Soline was silent a moment, as if weighing the question carefully. “Once, perhaps,” she said at last. “I believed Anson and I were supposed to get married, that he’d come home with my mother’s rosary and I would give him back his shaving kit, and we’d live happily ever after.”
Rory nodded gloomily, then frowned as she recalled something Soline had said earlier. “Wait. You said Anson’s father took the shaving kit, but I remember seeing it in the box.”
Soline shrugged. “He gave it back. I don’t know what made him do it or even when he did it. I was gone within the week. The chauffeur drove me to the train station, and a woman named Dorothy Sheridan met me in Providence.”
“Who was Dorothy Sheridan?”
“She ran the Family Aid Society, which is a pretty way of saying a home for unwed mothers. There were eight more like me there. Some were little more than girls, others claimed to be war widows, but we all had one thing in common—we’d gotten caught without a husband and had nowhere to go. I cried the whole first day. I couldn’t believe Owen could hate me that much. But when I opened my box, there was Anson’s shaving kit at the bottom. It’s hard to imagine him feeling remorse, but perhaps he did it for Anson’s sake. It certainly wasn’t for mine.”

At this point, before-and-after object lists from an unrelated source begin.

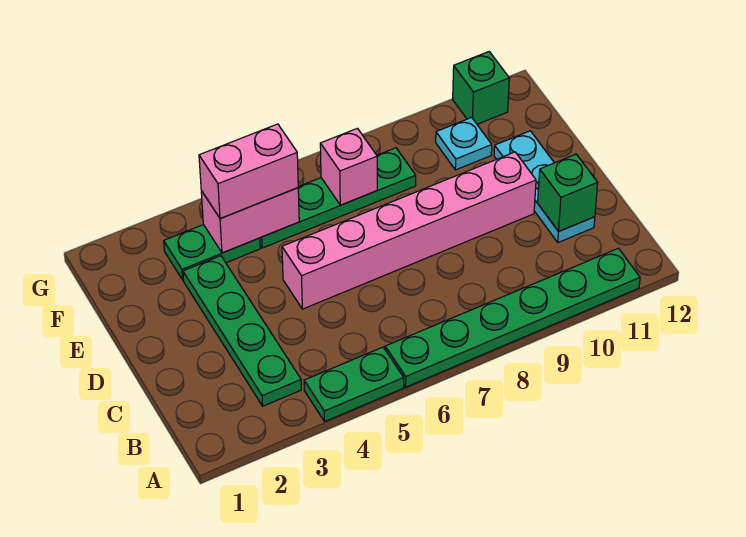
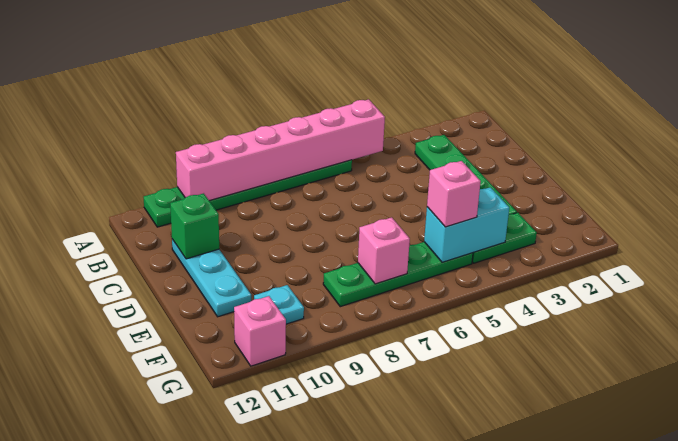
green 1x2 plate [304,347,404,422] -> none
pink 1x6 brick [282,152,536,309] -> pink 1x6 brick moved to [176,99,385,201]
pink 1x2 brick [201,188,299,253] -> cyan 1x2 brick [424,187,509,262]
pink 1x2 brick [199,124,298,219] -> pink 1x1 brick [427,161,481,227]
green 1x1 brick [453,52,509,124] -> pink 1x1 brick [234,296,286,366]

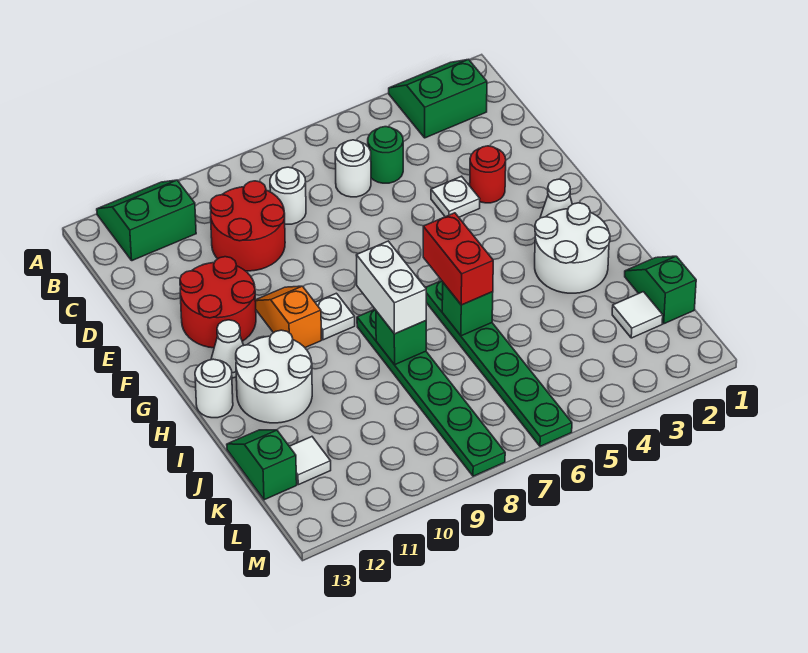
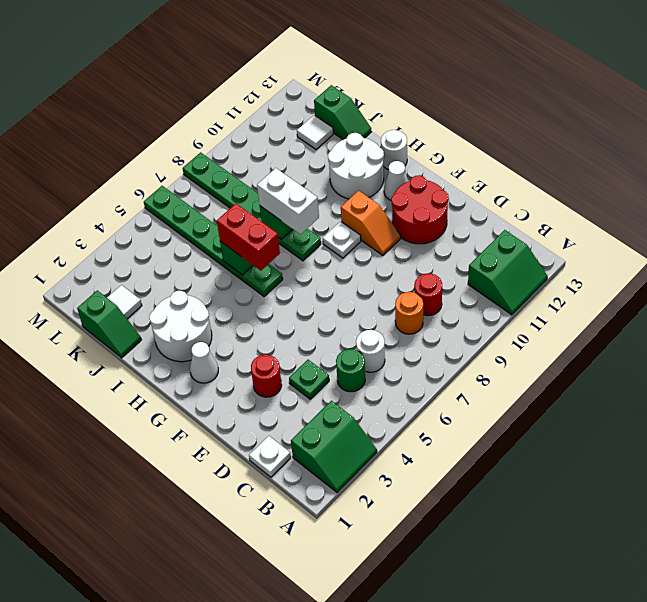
white 1x1 round brick [270,167,306,224] -> orange 1x1 round brick [395,292,423,334]
red 2x2 round brick [210,181,285,271] -> red 1x1 round brick [414,273,442,316]
none -> green 1x1 plate [289,360,329,399]
white 1x1 plate [431,176,480,217] -> white 1x1 plate moved to [249,436,291,477]

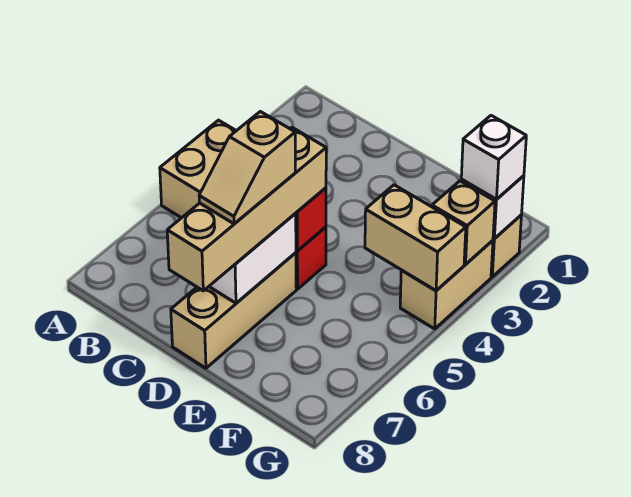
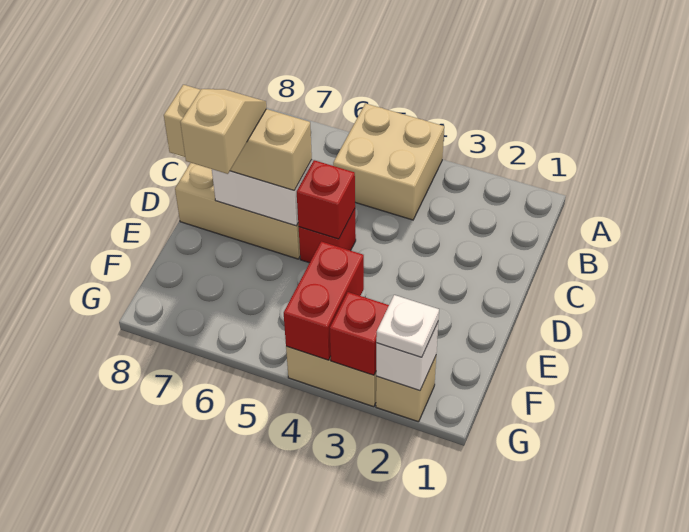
tan 1x4 brick [167,127,326,291] -> tan 1x3 brick [164,85,312,190]
tan 1x2 slope [199,112,295,224] -> tan 1x2 slope turned to [180,89,266,174]
tan 1x2 brick [365,185,466,291] -> red 1x2 brick [284,241,364,360]
white 1x1 brick [461,116,526,199] -> white 1x1 plate [376,295,439,357]
tan 1x1 brick [432,181,495,264] -> red 1x1 brick [330,292,389,375]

“Did you at least get to say goodbye to Thia?”
Soline shook her head. “He sent her away the next day.”
Rory was quiet for a time, trying to imagine the horror of it. Pregnant and grieving alone. “You have to be the bravest woman I know. To live through all of that and keep on going.”

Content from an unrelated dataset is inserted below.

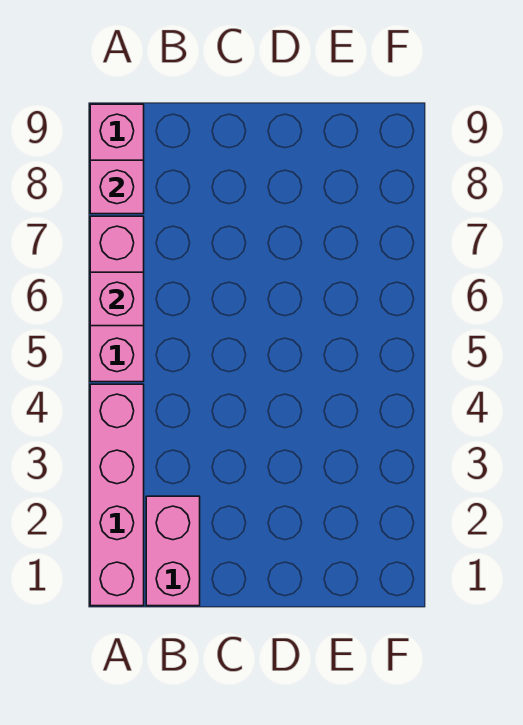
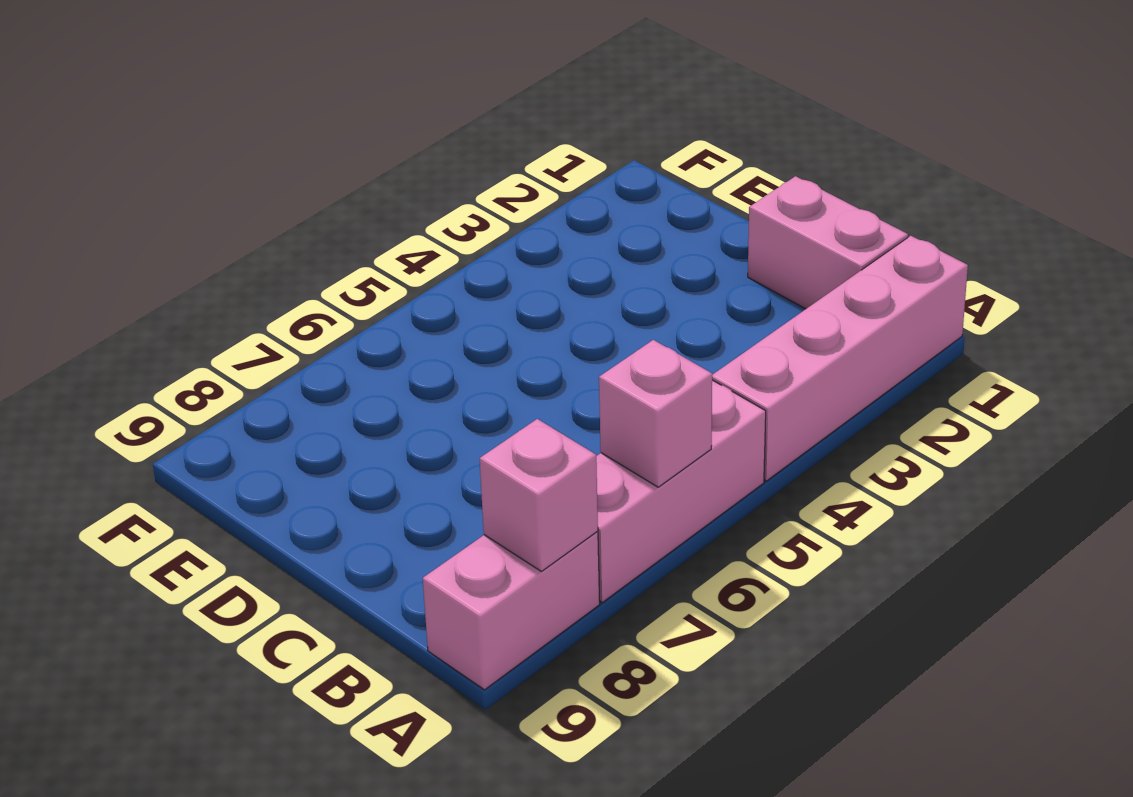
pink 1x2 brick [146,496,200,606] -> pink 1x2 brick turned to [748,176,908,309]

Soline looked at her hands, alternately clenching and flexing them, something she often did when she appeared lost in thought. “I kept going because there was no alternative.”
“I know, but giving up a baby . . .”
“I didn’t give her up,” Soline said, looking away. “She died.”
Rory went still, absorbing the words like a blow to the solar plexus. “I’m so sorry. I just assumed . . . What happened?”
“One morning I got out of bed, and there was a rush of water. I knew that happened, but it was too soon. I told them they had to stop it, that she wasn’t supposed to come for another month, but they said she was coming anyway and I needed to pray. They brought me to a small room with no windows and a narrow bed with leather straps. There was a tiny crib, too, a hospital bed for babies. Then they gave me something—a needle in my arm and a mask over my face. I don’t remember much after that.”
Rory’s eyes widened. “They put you under to have the baby?”